Namaz kılanın önünden geçmenin günah olduğu yer, büyük câmilerde ve açık arazilerde namaz kılanın, ayaklarından itibaren secde ettiği yere kadar olan kısımdır. Küçük camilerde namaz kılanla onun önünden geçen arasında, direk, insan gibi bir engel bulunmazsa, namaz kılanın önünden nereden geçilirse mekruh olur.
Esasen namaz kılan kimsenin, önünden geçilme ihtimali varsa, bir sütre edinmesi sünnettir.
Küçük çocuk mükellefiyet yaşının altındaysa, zaten bundan veya başka bir günahtan dolayı sorumluluğu yoktur.
Sütre, önü açık bir yerde namaz kılan kimsenin gelip geçene siper olmak üzere ön tarafına koyduğu şeydir. Sütre, en az bir arşın (70 cm. kadar) bir yükseklikte olmalıdır. Namaza durmuşsa, sütre kullanması sünnettir.
Sütre edinilen şey bir sütun, bir ağaç veya yere dikilmiş bir değnek, sandalye v.s. gibi yüksekliği olan herhangi bir şey olabilir. Hadîs-i şerîfte "bir ok ile de olsa sütre yapılması" emredilmiştir.
Yer sert olup değneği dikmek mümkün değilse, uzunluğuna bırakılır. Sütre olarak kullanacak hiçbir şey bulunamadığı takdirde ise, namaz kılan kimse, önüne, uzunlamasına bir çizgi çizer. Hilâl gibi kavisli de çizilebilir. Maksad onun arkasında olan şeylere bakıp da kalbini meşgul etmemektir.

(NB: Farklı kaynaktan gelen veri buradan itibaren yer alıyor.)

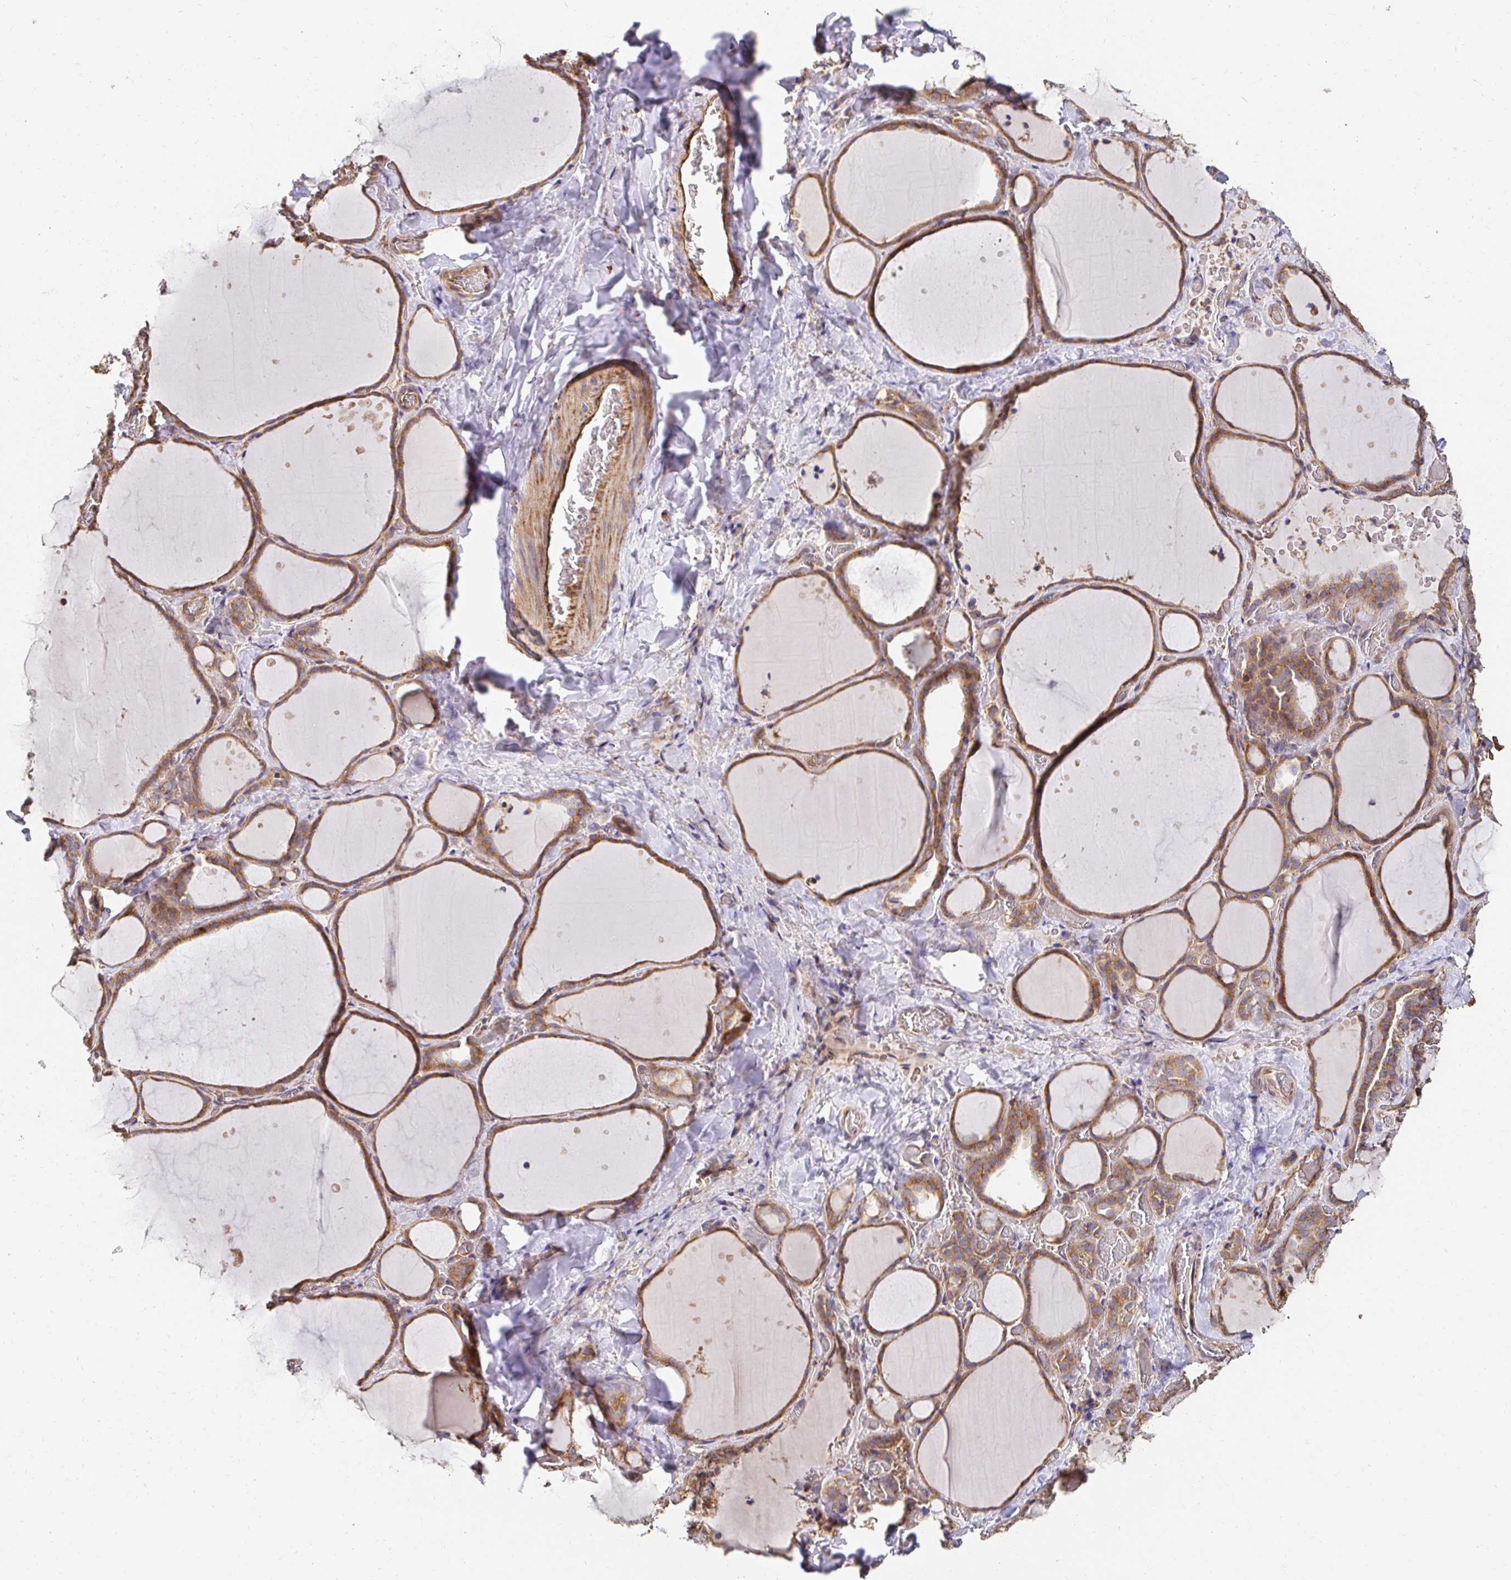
{"staining": {"intensity": "moderate", "quantity": ">75%", "location": "cytoplasmic/membranous"}, "tissue": "thyroid gland", "cell_type": "Glandular cells", "image_type": "normal", "snomed": [{"axis": "morphology", "description": "Normal tissue, NOS"}, {"axis": "topography", "description": "Thyroid gland"}], "caption": "A medium amount of moderate cytoplasmic/membranous positivity is appreciated in about >75% of glandular cells in normal thyroid gland. (Brightfield microscopy of DAB IHC at high magnification).", "gene": "APBB1", "patient": {"sex": "female", "age": 36}}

Yere serilen seccade, yere çizilmiş olan çizgiden daha fazla önünden geçmeğe mâni olduğu için, sütre yerine de geçer.
İbn-i Âbidîn, önüne elbise veya kitabını koymayı da kâfi görür. Sütreyi dikmek, yatık koymaktan; yatık koymak da çizgiden evlâdır.

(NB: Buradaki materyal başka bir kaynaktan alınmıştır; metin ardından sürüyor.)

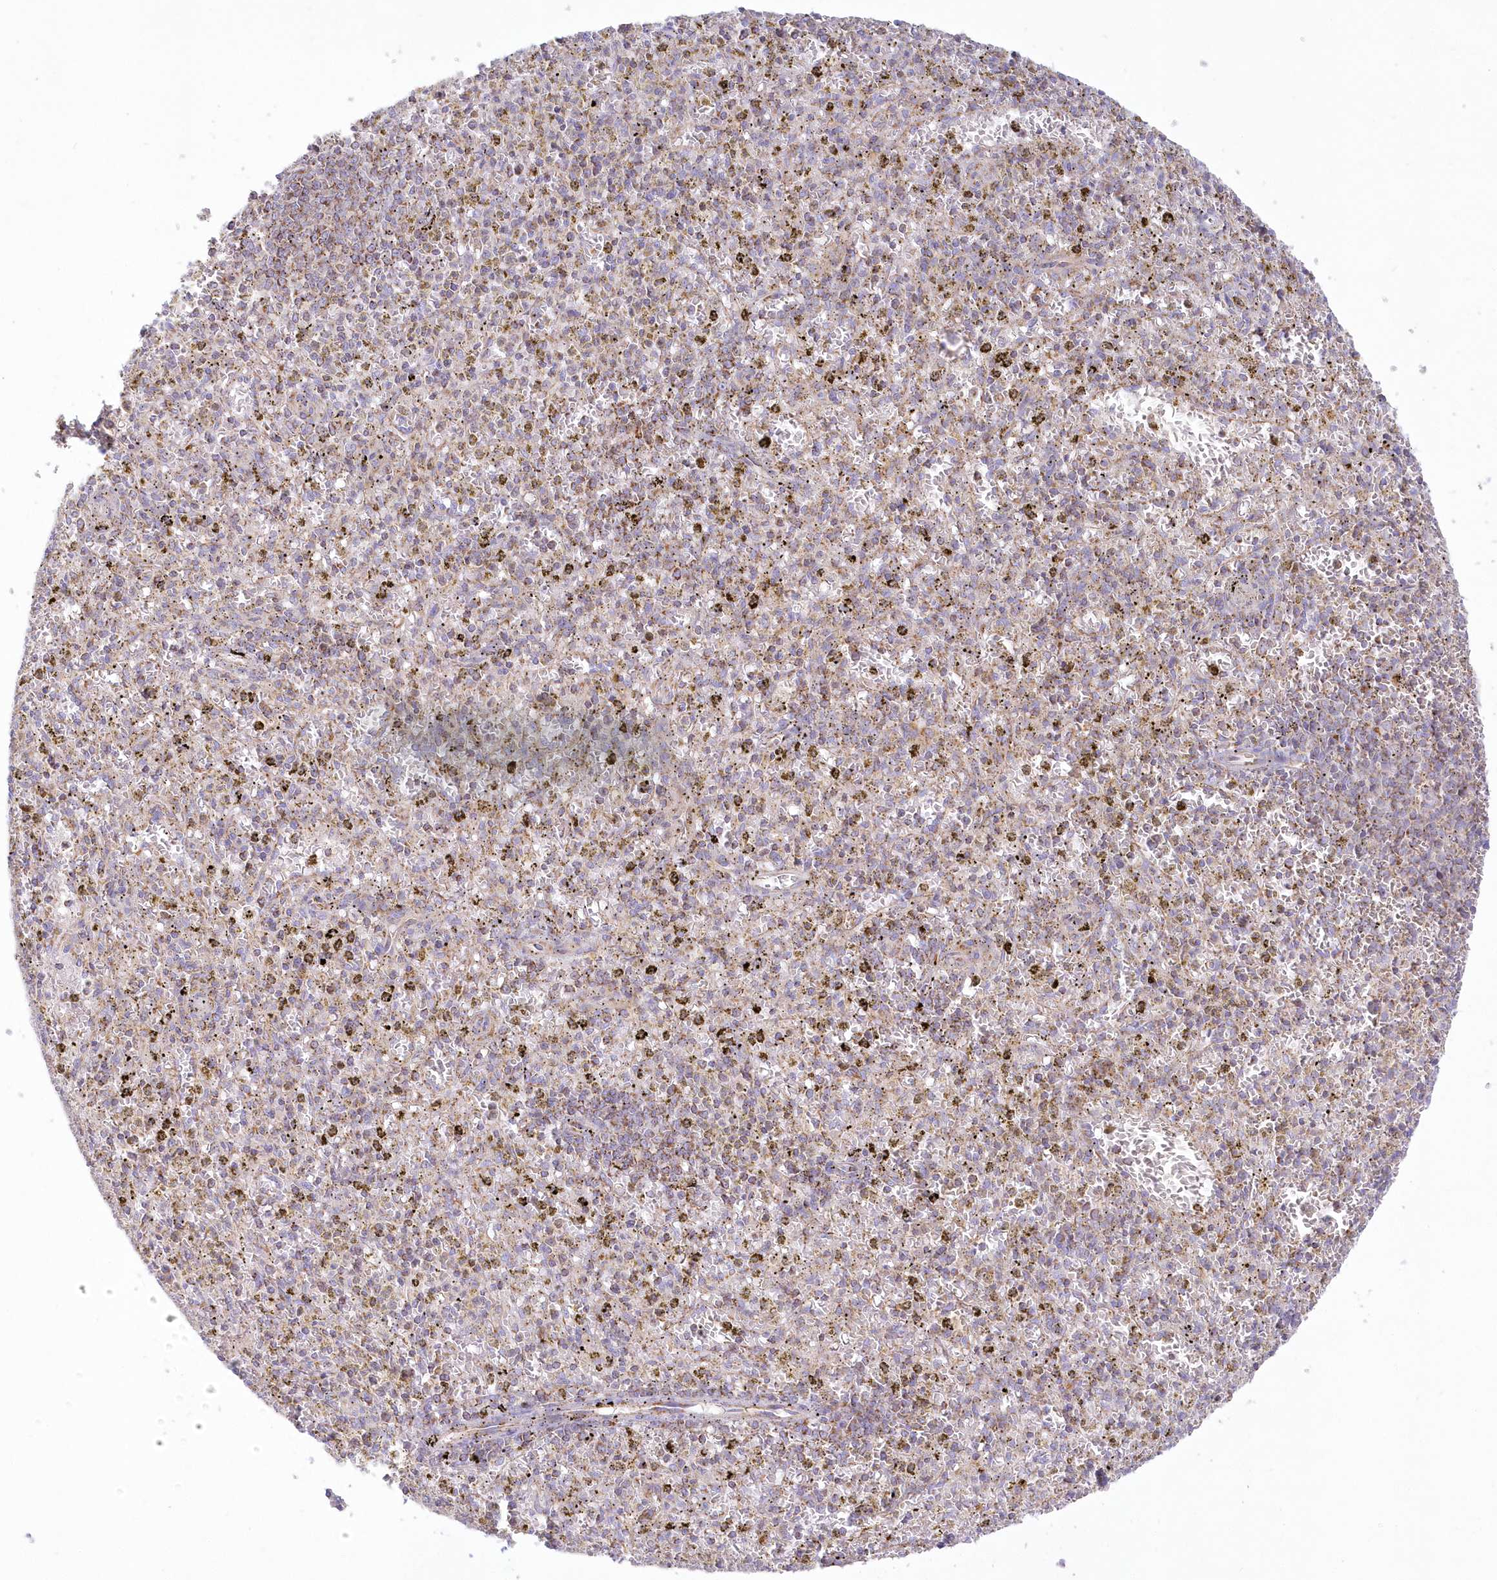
{"staining": {"intensity": "negative", "quantity": "none", "location": "none"}, "tissue": "spleen", "cell_type": "Cells in red pulp", "image_type": "normal", "snomed": [{"axis": "morphology", "description": "Normal tissue, NOS"}, {"axis": "topography", "description": "Spleen"}], "caption": "Cells in red pulp are negative for brown protein staining in unremarkable spleen. The staining was performed using DAB to visualize the protein expression in brown, while the nuclei were stained in blue with hematoxylin (Magnification: 20x).", "gene": "TBC1D14", "patient": {"sex": "male", "age": 72}}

Erkek kısmı, önünden geçeni ikaz için okurken sesini yükseltebilir. Sadece "Sübhânallah" da diyebilir.
Namaz kılanın önünden geçilmesi, onun namazına zarar vermez. Ancak geçen kimse günahkâr olmuş olur. Cemaatle kılınan namazlarda, yalnız imamın önünde sütrenin bulunması kâfidir.